Før Vi Går Hjem has already drawn heavy attention beyond the contest stage, with nearly 6 million streams on Spotify alone. Lund wrote the song with Clara Sofie Fabricius, Thomas Meilstrup and Valdemar Littauer Bendixen, who also produced it, giving Denmark a selection winner that has already found a wide audience before Eurovision begins.
Lund, who was born in Gudme and grew up in Oure in Svendborg Municipality, has been working in musical theatre since he was 10 years old. He applied to The Danish National School of Performing Arts when he was 17 and became the youngest person ever accepted. His stage credits include Tony in West Side Story, Angel in Kinky Boots and Romeo in Romeo & Juliet.
His win matters because Denmark has spent years trying to recover its Eurovision footing. The country has taken part in the contest for 31 years and has won it three times, but it failed to reach the final in 2024 and then finished 23rd in the 2025 Grand Final with 47 points, when Sissal performed Hallucination. Against that backdrop, Denmark Eurovision 2026 arrives with more pressure than usual and a song that has already become a fan favourite.
The road to this moment has not been smooth for Lund either. He tried Dansk Melodi Grand Prix in 2023 and did not succeed, and he said this latest run has changed him. “I feel like I’m growing up a little bit during this as well,” he said, adding that after speaking with his therapist, “it’s like your innocence is kind of gone. And that’s good and bad.”

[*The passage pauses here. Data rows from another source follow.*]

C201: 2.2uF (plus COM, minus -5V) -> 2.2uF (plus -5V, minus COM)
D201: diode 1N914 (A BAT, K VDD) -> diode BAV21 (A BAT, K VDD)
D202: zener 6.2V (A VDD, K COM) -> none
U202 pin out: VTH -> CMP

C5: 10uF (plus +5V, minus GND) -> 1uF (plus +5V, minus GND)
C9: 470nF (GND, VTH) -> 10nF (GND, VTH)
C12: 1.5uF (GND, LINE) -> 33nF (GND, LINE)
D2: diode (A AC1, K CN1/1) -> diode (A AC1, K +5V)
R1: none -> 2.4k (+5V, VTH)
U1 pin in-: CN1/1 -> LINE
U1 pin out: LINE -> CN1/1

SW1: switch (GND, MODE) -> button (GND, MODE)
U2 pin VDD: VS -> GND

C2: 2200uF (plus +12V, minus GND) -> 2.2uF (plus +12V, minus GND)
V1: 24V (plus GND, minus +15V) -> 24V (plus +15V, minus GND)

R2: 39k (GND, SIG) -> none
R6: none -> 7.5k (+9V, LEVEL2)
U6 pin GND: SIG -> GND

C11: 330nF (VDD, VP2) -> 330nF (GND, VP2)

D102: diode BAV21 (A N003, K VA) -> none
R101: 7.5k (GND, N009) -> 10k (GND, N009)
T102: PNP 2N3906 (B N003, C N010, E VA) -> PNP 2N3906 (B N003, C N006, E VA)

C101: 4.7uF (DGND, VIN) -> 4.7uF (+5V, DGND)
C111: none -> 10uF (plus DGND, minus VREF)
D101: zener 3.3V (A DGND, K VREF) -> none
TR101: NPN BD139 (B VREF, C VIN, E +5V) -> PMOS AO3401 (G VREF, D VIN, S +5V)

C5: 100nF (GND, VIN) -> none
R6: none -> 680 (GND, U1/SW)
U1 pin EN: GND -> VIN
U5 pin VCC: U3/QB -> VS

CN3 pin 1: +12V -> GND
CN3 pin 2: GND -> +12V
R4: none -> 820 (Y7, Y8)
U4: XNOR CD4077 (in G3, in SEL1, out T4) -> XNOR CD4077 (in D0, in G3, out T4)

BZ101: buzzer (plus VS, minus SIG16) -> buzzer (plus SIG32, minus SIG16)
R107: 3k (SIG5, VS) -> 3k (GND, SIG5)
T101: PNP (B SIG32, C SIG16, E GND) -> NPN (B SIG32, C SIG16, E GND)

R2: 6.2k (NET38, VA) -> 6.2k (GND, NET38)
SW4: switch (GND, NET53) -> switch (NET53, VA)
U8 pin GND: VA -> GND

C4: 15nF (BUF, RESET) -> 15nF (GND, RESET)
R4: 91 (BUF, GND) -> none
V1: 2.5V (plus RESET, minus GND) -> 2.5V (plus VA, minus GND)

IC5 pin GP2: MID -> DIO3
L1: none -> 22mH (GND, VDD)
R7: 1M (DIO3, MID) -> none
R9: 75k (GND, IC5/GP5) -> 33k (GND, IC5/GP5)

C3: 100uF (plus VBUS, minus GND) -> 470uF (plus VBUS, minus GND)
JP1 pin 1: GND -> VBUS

That mix of momentum and vulnerability is what gives the Danish entry its edge. The song is commercially strong, emotionally direct and backed by a performer who has spent most of his life on stage, but it is arriving in a Eurovision season shadowed by criticism over Israel’s participation and by calls from some countries to boycott the contest. Denmark is sending in a contender that already feels heard; now the harder test is whether Europe hears it the same way.